In fact, Catholic moviegoers of a certain bent may be tempted to see in Stadler’s character — who’s known to one and all by the Teutonic diminutive Omi — a kind of homespun, female version of retired Pope Benedict XVI. Omi, who blesses herself at one scary turn, just to let us know she’s Catholic, watches with forlorn dismay as the misguided people around her enable evil and bring their world to ruin.

Whether the former pontiff would indulge in the same twinkling of the eye by which Omi appears to say, “I told you so,” however, is another matter.

Such exalted musings can’t entirely make up for the fact that the picture’s good intentions are largely lost once the title fiend’s retribution begins to be distributed in a loud and lurid manner.

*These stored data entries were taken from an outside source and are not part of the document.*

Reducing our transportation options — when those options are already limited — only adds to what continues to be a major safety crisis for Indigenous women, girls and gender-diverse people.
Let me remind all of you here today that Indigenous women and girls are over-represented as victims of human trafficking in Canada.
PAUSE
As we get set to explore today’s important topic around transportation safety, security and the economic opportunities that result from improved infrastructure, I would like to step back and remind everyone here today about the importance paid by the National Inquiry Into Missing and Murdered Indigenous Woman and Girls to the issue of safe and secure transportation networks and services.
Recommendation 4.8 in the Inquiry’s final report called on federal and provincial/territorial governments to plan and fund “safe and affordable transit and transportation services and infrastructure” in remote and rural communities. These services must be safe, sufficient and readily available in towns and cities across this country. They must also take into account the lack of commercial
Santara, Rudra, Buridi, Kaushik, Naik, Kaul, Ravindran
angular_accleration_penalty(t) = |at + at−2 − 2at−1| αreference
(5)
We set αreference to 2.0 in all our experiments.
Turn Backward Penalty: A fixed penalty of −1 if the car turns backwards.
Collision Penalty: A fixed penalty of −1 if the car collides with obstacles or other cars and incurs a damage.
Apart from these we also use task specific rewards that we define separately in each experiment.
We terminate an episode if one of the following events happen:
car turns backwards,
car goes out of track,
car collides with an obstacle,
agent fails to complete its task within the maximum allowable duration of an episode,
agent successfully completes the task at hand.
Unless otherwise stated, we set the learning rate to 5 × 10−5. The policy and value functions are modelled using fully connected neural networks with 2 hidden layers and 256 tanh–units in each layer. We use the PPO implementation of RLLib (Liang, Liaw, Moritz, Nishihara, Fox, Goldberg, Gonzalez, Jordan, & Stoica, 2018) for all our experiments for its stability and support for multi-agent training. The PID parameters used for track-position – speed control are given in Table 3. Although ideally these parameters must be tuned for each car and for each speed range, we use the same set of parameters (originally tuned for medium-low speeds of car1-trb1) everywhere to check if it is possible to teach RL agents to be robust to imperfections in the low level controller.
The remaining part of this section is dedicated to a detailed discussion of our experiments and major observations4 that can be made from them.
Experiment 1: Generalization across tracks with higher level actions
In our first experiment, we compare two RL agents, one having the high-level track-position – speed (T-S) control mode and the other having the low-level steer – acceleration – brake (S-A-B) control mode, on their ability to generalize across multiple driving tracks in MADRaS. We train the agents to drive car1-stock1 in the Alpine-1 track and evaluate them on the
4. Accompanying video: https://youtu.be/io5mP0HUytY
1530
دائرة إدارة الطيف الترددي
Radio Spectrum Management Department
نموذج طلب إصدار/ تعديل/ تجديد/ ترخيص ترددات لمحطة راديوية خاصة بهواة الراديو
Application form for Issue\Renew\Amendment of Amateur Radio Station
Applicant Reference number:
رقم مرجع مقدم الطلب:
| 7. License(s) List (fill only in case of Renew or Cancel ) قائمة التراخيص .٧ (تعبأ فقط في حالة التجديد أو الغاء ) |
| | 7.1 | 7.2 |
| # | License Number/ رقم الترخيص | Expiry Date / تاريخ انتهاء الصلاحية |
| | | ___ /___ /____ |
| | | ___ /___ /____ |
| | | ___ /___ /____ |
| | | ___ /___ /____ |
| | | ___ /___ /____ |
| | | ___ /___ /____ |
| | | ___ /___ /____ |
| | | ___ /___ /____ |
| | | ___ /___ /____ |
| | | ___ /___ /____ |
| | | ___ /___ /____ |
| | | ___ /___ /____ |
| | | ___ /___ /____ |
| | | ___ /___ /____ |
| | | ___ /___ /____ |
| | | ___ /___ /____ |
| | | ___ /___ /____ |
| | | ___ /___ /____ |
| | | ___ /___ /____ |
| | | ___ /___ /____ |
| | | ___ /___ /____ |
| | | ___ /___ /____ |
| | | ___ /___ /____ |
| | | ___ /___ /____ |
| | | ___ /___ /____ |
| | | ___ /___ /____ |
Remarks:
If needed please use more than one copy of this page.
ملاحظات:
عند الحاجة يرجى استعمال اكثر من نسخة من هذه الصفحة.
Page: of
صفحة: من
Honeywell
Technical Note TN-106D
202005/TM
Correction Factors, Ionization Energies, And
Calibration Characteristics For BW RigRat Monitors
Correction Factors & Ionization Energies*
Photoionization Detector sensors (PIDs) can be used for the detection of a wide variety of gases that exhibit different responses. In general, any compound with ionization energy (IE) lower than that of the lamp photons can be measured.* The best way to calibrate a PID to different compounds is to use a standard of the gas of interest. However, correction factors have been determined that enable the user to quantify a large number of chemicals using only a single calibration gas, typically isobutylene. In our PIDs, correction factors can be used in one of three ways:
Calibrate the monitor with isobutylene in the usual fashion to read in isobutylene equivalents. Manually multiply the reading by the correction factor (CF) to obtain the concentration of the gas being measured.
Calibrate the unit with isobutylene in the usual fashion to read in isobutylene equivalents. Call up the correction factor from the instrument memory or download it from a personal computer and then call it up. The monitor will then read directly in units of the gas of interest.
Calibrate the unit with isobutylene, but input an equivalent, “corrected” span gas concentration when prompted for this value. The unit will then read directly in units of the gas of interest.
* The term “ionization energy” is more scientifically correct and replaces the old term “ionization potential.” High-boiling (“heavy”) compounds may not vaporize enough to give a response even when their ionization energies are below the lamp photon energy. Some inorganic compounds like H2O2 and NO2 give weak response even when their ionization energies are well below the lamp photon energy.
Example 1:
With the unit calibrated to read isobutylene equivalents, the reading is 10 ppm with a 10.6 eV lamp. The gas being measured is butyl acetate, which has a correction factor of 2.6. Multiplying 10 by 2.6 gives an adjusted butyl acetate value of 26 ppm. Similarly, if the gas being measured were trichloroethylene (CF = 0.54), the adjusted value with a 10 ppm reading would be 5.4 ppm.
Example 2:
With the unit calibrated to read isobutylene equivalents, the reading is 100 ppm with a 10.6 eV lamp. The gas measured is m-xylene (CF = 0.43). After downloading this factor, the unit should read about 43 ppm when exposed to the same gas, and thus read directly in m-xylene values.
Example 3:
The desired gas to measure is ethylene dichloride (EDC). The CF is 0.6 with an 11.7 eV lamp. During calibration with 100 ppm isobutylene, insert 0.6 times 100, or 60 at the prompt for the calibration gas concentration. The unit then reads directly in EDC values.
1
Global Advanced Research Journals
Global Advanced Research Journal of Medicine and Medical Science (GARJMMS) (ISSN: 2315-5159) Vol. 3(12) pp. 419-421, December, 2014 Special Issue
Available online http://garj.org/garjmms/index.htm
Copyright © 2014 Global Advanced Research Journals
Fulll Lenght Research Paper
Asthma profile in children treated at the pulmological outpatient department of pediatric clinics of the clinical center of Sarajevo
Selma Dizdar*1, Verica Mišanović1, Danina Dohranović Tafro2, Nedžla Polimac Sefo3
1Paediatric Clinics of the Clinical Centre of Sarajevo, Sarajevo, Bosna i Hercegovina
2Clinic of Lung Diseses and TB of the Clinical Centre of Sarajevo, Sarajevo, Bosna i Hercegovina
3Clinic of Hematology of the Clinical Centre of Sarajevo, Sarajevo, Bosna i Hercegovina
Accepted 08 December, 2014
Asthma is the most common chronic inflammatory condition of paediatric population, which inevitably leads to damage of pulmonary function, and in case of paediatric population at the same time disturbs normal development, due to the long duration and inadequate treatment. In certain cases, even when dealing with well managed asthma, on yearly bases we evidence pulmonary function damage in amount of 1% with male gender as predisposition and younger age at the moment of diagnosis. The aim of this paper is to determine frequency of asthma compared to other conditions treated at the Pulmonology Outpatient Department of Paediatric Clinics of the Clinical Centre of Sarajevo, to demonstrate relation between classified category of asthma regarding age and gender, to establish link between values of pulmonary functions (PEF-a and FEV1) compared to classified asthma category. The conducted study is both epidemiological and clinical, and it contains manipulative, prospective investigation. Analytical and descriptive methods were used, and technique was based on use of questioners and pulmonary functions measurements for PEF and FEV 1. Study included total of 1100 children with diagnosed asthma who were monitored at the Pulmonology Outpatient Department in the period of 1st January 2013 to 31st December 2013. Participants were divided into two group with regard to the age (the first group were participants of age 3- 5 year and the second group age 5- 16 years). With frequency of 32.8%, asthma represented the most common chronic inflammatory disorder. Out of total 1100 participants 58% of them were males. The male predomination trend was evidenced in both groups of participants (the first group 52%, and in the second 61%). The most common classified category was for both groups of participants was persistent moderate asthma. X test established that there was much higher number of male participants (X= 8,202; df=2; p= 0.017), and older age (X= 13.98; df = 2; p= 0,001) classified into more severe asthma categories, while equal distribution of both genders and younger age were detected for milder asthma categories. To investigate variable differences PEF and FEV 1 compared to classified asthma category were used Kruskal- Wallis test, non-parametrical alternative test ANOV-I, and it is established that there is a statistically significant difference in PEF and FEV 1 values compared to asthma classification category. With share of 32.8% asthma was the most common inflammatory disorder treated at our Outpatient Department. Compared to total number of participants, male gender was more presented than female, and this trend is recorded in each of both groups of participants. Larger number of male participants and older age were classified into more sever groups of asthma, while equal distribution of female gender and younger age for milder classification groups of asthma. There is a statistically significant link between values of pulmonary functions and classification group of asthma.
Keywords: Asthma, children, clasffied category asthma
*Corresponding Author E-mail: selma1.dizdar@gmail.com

By then, viewers may begin to empathize with some of the characters who eventually try to escape the death house, only to find themselves trudging knee-deep through resistant snow.

The film contains brief gory images, considerable stylized violence, a visual drug reference, about a half-dozen uses of profanity, a single rough term and occasional crude and crass language. The Catholic News Service classification is A-III — adults. The Motion Picture Association of America rating is PG-13 — parents strongly cautioned. Some material may be inappropriate for children under 13.

Mulderig is on the staff of Catholic News Service.